• Texto de origen
Conclusión: Un Hombre, Un Movimiento, Un Peligro
El narcisismo de Donald Trump, combinado con el fervor de sus seguidores y su retórica autoritaria, ha creado un movimiento que desafía los pilares básicos de la democracia. Su capacidad para reescribir la realidad, dividir a la sociedad y demonizar a sus oponentes lo coloca en una categoría política que resuena con los peores aspectos del fascismo histórico.
Trump parece tener una biblioteca especial para su discurso, una que contiene fragmentos muy similares a los de los años 30. Como si fuera un capítulo del manual de propaganda, se ha referido a la prensa como «enemigos del pueblo» y ha prometido devolver a Estados Unidos a su “era dorada”, como aquel sueño de la “Gran Alemania” que Hitler pintaba. Lo irónico —o tal vez trágico— es que estos ecos no son casualidad. Se trata de un reciclaje retórico, donde la historia se repite, ahora en Technicolor y con WiFi.
El peligro real no reside únicamente en lo que Trump pueda hacer, sino en lo que su movimiento representa. Es una advertencia de cómo las democracias pueden ser erosionadas desde adentro, no a través de golpes militares o revoluciones violentas, sino mediante la manipulación de las emociones, el miedo y el resentimiento.

(Entradas del conjunto de datos)

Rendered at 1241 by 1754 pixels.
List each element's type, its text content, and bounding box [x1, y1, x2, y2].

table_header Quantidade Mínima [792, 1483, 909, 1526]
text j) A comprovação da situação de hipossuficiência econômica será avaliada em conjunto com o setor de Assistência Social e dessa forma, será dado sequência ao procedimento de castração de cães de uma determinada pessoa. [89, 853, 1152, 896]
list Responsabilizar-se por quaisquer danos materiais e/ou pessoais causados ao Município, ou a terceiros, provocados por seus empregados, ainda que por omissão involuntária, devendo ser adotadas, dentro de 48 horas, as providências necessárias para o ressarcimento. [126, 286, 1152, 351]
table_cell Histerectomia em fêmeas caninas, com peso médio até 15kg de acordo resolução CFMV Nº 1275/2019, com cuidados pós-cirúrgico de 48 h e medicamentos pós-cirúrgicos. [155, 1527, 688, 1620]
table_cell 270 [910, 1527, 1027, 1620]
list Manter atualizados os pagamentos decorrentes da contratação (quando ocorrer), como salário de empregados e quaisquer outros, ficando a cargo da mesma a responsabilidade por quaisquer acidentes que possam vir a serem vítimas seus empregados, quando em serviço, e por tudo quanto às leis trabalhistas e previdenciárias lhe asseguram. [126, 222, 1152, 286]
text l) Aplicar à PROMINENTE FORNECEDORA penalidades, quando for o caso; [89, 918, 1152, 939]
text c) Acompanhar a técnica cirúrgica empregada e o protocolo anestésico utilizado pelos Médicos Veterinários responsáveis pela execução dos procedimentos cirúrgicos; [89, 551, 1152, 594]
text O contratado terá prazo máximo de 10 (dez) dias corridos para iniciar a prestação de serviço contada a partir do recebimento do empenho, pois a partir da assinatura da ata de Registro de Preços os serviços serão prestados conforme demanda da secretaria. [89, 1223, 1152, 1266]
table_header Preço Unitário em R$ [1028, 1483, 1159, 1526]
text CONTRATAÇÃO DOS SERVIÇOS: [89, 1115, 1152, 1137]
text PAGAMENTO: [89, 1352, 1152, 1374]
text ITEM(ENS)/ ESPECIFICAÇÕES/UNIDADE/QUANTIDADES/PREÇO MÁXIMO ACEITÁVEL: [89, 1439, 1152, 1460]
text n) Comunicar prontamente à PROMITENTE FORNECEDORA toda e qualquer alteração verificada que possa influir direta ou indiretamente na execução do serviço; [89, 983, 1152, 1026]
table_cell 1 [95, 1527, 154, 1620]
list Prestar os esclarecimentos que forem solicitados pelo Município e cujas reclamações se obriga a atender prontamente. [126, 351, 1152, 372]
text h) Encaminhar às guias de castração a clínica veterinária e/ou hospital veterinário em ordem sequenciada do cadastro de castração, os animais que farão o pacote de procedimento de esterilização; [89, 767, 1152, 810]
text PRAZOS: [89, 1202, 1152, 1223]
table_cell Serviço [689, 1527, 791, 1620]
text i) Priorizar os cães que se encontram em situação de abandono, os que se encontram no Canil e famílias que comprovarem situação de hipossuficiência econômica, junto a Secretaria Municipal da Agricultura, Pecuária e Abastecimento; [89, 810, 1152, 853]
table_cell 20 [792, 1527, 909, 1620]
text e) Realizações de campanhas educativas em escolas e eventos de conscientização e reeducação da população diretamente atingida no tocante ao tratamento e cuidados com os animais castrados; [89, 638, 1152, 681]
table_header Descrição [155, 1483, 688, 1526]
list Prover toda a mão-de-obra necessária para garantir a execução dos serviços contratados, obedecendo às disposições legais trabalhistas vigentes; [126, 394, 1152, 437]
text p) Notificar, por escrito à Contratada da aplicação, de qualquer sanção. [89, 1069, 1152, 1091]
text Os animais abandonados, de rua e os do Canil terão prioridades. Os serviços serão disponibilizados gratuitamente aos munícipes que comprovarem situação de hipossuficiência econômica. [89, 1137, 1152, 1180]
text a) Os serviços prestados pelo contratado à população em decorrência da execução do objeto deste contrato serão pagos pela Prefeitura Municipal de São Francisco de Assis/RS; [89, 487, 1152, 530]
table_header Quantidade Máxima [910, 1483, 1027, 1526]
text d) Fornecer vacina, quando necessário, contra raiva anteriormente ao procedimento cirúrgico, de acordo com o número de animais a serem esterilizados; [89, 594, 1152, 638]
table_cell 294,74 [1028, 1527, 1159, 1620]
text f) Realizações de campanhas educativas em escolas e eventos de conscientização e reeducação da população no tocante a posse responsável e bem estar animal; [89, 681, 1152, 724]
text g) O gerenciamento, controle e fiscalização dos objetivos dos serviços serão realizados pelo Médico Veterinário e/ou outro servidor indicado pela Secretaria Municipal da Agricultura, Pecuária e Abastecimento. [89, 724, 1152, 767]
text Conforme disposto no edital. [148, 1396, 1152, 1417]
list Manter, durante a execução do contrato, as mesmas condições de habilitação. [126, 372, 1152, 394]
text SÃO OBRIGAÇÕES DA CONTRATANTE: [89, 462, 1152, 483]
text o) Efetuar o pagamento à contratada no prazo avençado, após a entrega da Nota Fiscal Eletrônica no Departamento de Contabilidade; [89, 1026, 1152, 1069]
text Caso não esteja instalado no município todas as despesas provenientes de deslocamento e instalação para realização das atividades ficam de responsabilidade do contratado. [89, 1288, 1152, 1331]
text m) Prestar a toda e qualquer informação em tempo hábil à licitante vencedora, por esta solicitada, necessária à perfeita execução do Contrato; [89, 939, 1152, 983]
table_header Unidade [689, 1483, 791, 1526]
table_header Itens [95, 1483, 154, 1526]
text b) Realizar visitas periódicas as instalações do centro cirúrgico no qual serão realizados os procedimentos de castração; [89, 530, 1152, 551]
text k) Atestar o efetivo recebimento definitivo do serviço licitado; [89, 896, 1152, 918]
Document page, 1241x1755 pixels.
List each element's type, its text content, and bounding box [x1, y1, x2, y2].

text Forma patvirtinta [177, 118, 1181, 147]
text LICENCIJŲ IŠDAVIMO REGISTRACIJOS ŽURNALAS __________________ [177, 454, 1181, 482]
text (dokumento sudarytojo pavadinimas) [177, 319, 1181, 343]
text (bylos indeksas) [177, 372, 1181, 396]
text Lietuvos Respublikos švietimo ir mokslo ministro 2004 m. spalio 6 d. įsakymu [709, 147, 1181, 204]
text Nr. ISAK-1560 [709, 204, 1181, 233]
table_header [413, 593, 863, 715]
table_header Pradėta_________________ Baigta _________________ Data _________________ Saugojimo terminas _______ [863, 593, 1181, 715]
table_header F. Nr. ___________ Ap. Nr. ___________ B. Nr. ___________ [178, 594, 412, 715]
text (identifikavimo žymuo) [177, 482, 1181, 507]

• Instrucciones
(a) Reescribe como lista breve el párrafo del texto de origen que empieza con «El peligro real no reside», sin perder sus hechos principales.
(b) Según el texto de origen, ¿cómo se ha referido Trump a la prensa?

• Respuestas
(a)
- El peligro no está solo en lo que Trump pueda hacer, sino en lo que representa su movimiento.
- Ese movimiento advierte de cómo las democracias pueden erosionarse desde adentro.
- No sucede por golpes militares ni revoluciones violentas, sino por la manipulación de las emociones, el miedo y el resentimiento.

(b) Como «enemigos del pueblo».